Het voetbal werd door de twee broers weliswaar beter, maar het was vooral trainer Koetsier die de juiste puntjes op de I zette, samen met het feit dat meer en meer spelers hun weg wisten te vinden naar de velden op de Schelp. Ad: ‘Rick Kok, Jan Wachteveld, Henk Georg, Charlie Grimme en Henk Aernaudts om maar een paar voorbeelden te noemen, zorgden echt voor een boost. Maar eigenlijk ging het vooral lopen toen Harry Bies erbij kwam. Konden we lekker ver naar voren voetballen.’ ‘Ja, en kon ik mooi af en toe een gaatje laten vallen, want Henk en Harry liepen toch wel alles dicht,’ lacht Rob. Sowieso was de mentaliteit van Rob regelmatig een puntje van aandacht. ‘Ik ging soms gewoon 2 weken niet trainen omdat ik geen zin had. Ad stond dan regelmatig bij mij voor de deur om mij op te halen en ook de trainer vroeg me of ik dan niet gewoon af en toe wilde komen, zodat hij geen scheve gezichten in de selectie zou krijgen als hij mij gewoon opstelde.’ Waar Rob de flegmatieke voetballer was, was Ad het tegenovergestelde. ‘Ik was zo fanatiek dat als ik op de training een partijtje verloor, ik daar echt chagrijnig van was en op zondag had ik echt moeite om mijn bed uit te komen. Dan moest ik gewoon liggend mijn kleren aan doen omdat ik echt alles had gegeven.’ Ondanks de verhuizing vanuit Amsterdam naar Biddinghuizen, bleven de heren echte straatvoetballers. ‘Hakjes, steekballetjes, lekker dollen dat deden we allebei. Maar ja, in de speeltuin op het pleintje leer je niet anders hè’. Toen in een thuiswedstrijd tegen concurrent Olde Veste de tegenstander dan ook een mannetje speciaal op Ad zette, wist hij hier met zijn straatslimheid wel raad mee. ‘Die jongen schopte me aan alle kanten en week geen meter van me. Uiteindelijk liep hij een keer achteruit waarin ik snel op mijn hurken ging zitten en hij zo over mij heen kukelde. Hij was zo opgefokt dat hij niet meer aan voetballen toe kwam en ik er uiteindelijk voor kon zorgen dat Rob de winnende goal kon maken.’
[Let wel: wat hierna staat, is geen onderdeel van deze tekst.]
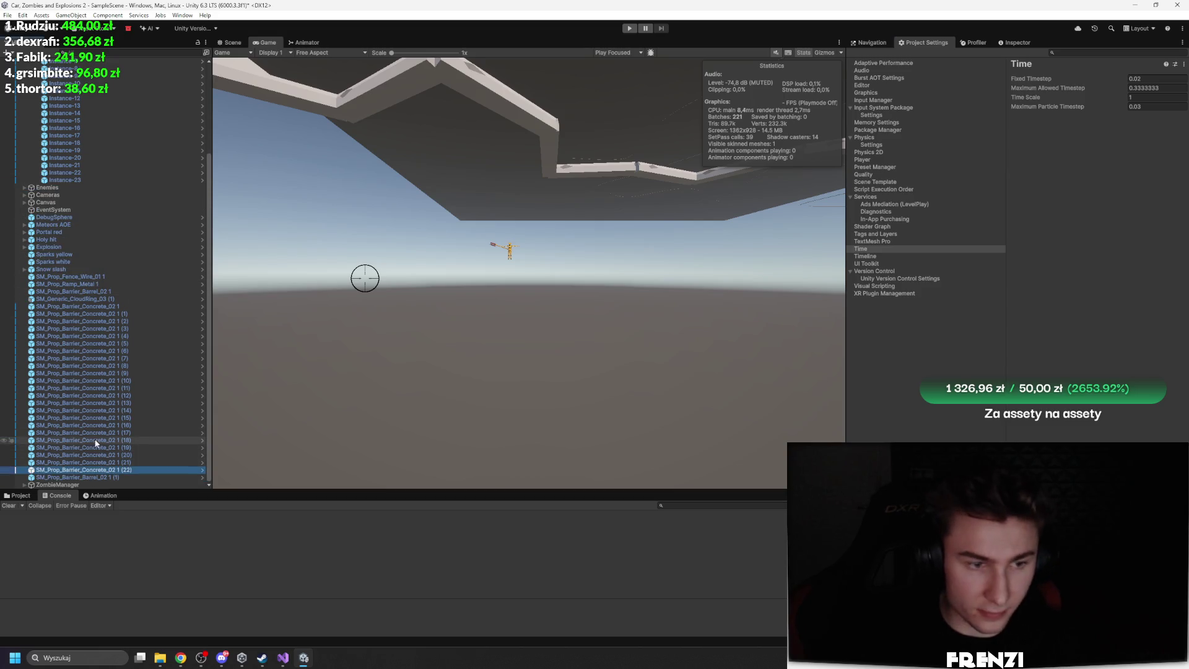
scroll(74, 471, down, 1)
click(76, 474)
key(Right)
click(885, 45)
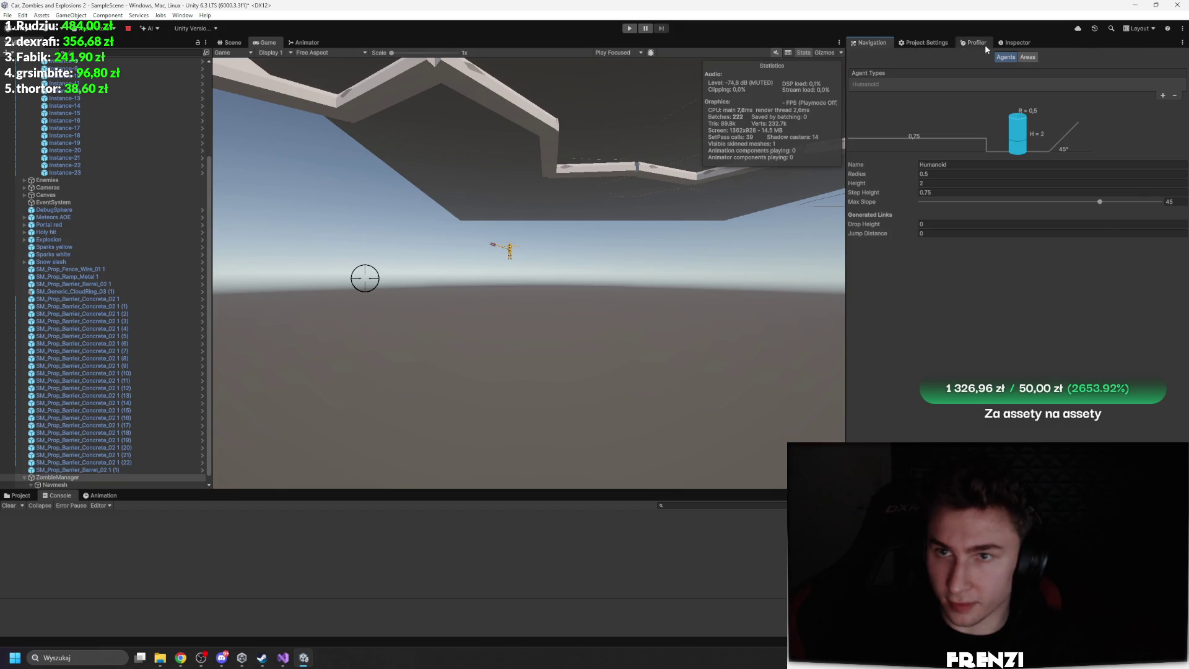
drag(1017, 42, 920, 43)
click(1025, 252)
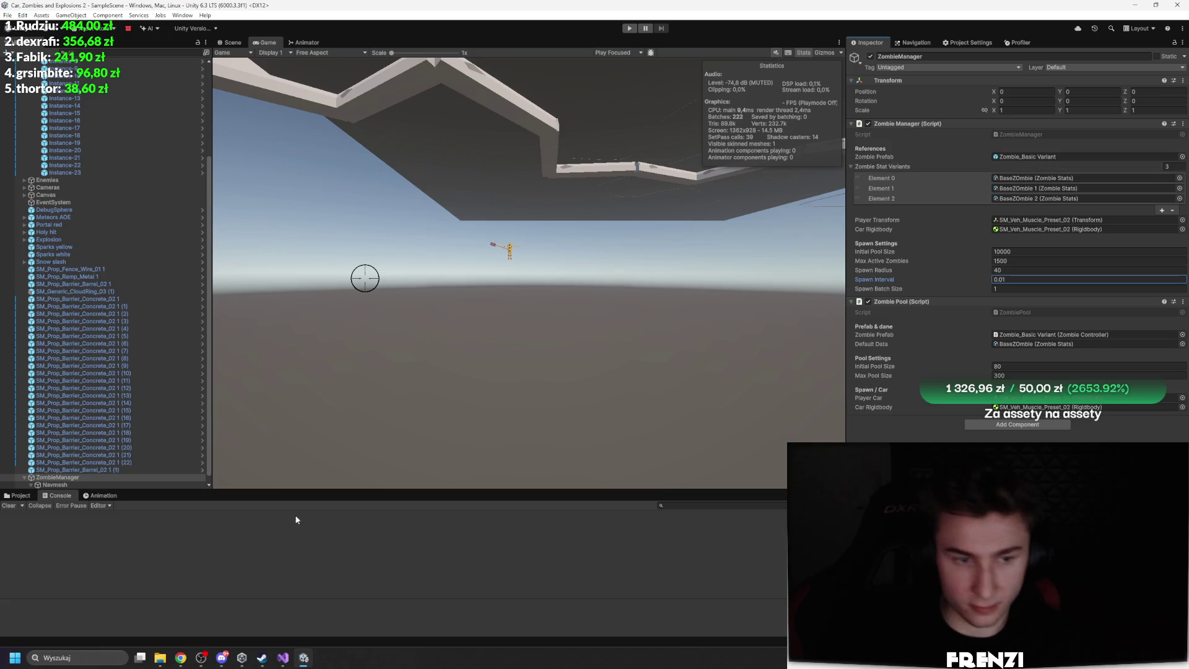
Open the Zombie_Basic Variant prefab and delete its five extra character meshes
click(17, 495)
double_click(372, 548)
Dat BAS steeds succesvoller werd bleek wel uit het feit dat mensen uit Dronten en Swifterbant zelfs de moeite namen om te komen kijken met soms wel meer dan 500 mensen langs de lijn als resultaat. Ook al speelde BAS toen het hoogste van de gemeente, er had volgens beide broers meer ingezeten. ‘Ik weet nog goed dat ik bij de laatste promotie met burgemeester Eppo (Veldhuizen –red) een gesprek had waarin ik zei dat we nu eigenlijk een team zouden moeten hebben met de beste voetballers van BAS, Swift en ASVD zelfs eventueel compleet met een paar jeugdelftallen, maar ja dat zag niemand zitten bij BAS.’ Waarna Rob aanvult: ‘Kijk wij waren succesvol met de voetbal, maar toen was BAS nog een omni vereniging en het zorgde toch voor wat scheve gezichten bij de andere verenigingen. Maar ja, BAS was toch een soort van speeltuinvereniging. De echte ambitie was er niet. Ik heb zelfs toen voorgesteld om 3x in de week te gaan trainen om hoger op te komen. Ik hè! Oké, zelf was ik dan misschien 2x in de week gegaan, maar toch,’ voegt hij er lachend aan toe.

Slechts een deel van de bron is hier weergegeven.